Taxing capital over income and spending needs momentum

Wealth is more unequal than income; tackling property prices and tax is more crucial for some nations than others

Source: OECD, World Inequality Report, Credit Suisse Wealth Report

Outlook

Shifting the tax burden from labour income to capital and capital gains is crucial to addressing wealth inequality. Policies now gaining popularity to tackle inequality largely focus on incomes: employment prospects, progressive income taxes, social security and collective wage bargaining.

Research for seven major countries confirms that the less wealthy favour populist policies, signposting more nationalist voting. Property is a concern in countries where prices are far outgrowing incomes, but taxing property values and transactions provides little revenue.

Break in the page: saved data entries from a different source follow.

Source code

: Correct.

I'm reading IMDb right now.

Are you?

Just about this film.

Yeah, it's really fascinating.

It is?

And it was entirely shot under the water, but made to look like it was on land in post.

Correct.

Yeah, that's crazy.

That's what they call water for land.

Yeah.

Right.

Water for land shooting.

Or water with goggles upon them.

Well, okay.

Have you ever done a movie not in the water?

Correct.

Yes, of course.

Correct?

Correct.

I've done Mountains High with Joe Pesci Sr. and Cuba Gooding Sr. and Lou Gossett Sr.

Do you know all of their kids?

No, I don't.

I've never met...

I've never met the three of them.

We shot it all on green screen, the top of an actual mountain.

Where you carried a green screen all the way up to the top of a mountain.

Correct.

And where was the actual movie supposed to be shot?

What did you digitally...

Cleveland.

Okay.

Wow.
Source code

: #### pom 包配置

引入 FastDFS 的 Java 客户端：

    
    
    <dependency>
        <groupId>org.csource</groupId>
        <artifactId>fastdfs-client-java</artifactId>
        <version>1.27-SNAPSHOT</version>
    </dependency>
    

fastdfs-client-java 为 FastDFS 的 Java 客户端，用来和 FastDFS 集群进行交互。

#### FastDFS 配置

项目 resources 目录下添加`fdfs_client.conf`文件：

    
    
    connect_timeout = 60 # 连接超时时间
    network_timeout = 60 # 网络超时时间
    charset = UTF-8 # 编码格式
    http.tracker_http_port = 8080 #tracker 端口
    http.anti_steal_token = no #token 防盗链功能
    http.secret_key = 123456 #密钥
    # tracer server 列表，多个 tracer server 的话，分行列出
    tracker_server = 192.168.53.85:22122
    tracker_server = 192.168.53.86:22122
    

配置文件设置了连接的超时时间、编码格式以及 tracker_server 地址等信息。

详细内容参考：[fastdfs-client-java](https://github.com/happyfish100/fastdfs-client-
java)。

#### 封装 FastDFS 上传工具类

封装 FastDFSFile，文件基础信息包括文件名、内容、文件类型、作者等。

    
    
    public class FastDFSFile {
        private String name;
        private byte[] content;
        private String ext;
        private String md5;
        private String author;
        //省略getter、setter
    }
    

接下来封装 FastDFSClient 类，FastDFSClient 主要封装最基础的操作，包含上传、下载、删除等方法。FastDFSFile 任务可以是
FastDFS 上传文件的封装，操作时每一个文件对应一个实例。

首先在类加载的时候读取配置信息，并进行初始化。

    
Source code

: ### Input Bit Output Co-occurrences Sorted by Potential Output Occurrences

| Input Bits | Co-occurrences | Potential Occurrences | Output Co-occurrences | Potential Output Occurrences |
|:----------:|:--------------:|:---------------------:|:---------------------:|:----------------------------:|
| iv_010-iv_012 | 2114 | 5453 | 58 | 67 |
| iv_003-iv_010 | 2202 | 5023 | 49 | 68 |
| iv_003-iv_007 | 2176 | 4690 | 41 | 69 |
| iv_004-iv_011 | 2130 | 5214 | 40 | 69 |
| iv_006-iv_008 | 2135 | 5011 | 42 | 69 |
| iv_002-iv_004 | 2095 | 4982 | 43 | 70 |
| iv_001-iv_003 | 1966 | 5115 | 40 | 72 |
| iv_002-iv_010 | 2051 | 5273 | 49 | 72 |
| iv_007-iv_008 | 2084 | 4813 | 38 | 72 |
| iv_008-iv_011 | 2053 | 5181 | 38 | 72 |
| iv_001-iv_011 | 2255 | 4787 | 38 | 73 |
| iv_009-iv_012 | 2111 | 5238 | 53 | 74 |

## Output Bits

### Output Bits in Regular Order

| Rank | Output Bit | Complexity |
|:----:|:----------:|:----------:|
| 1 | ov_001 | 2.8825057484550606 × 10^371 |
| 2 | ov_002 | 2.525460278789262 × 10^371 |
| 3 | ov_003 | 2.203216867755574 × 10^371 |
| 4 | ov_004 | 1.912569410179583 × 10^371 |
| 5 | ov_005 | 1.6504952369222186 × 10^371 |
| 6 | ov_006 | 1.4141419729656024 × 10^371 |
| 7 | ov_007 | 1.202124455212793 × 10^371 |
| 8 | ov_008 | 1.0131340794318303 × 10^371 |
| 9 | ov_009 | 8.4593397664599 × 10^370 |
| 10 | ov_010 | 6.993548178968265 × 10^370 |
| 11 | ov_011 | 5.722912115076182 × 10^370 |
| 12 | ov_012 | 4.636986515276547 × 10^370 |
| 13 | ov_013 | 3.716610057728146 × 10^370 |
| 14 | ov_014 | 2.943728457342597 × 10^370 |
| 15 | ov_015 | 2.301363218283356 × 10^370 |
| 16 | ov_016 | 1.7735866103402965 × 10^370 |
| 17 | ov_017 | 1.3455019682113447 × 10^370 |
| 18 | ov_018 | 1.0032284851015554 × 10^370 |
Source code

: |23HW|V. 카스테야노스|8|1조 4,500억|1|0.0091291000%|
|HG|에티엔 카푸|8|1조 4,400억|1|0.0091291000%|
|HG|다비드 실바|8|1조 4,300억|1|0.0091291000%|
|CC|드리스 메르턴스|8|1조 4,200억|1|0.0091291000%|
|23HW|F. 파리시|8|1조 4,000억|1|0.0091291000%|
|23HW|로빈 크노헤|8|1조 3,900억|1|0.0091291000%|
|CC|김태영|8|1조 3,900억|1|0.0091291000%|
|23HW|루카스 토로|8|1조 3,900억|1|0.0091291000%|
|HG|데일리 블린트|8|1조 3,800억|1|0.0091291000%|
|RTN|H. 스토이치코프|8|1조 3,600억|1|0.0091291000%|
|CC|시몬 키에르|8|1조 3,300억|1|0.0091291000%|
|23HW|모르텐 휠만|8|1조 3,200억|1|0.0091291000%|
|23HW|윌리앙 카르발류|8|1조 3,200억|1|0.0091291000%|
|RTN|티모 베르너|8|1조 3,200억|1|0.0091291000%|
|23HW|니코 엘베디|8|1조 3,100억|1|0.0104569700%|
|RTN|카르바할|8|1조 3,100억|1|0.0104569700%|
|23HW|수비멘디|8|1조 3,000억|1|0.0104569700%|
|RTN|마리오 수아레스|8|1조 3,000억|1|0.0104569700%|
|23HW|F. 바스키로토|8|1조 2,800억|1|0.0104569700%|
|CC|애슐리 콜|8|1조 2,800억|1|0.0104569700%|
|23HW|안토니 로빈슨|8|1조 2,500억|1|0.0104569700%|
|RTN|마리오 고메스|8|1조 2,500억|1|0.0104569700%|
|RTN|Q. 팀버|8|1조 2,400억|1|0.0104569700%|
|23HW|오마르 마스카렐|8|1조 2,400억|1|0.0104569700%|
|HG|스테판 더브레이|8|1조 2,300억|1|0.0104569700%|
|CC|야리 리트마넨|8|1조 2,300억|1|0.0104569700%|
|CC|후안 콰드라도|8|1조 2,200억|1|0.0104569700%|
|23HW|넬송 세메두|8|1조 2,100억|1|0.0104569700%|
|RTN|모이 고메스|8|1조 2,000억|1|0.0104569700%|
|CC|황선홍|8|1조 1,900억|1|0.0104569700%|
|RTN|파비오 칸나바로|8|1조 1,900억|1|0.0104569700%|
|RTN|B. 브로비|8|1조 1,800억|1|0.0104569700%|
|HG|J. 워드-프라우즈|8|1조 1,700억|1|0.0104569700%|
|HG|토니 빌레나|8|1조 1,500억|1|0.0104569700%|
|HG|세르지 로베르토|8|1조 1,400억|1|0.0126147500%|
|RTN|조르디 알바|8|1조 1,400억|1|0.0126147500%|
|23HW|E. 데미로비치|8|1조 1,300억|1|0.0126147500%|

Just 6% of OECD tax revenue is from property, unchanged since 1980. Less than 10% is from corporates, also unchanged over time -- illustrating the difficulties involved in taxing capital.

Impacts

  • US Democratic contenders for 2020 are calling for wealth taxes, but the popularity of 2017’s tax cuts suggests a losing battle.
  • In Europe, France last year became the ninth country since 1990 to eliminate its wealth tax; US proposals are learning lessons from this.
  • UK Conservative leadership candidate Michael Gove suggests scrapping value added taxation, but taxing spending will remain globally popular.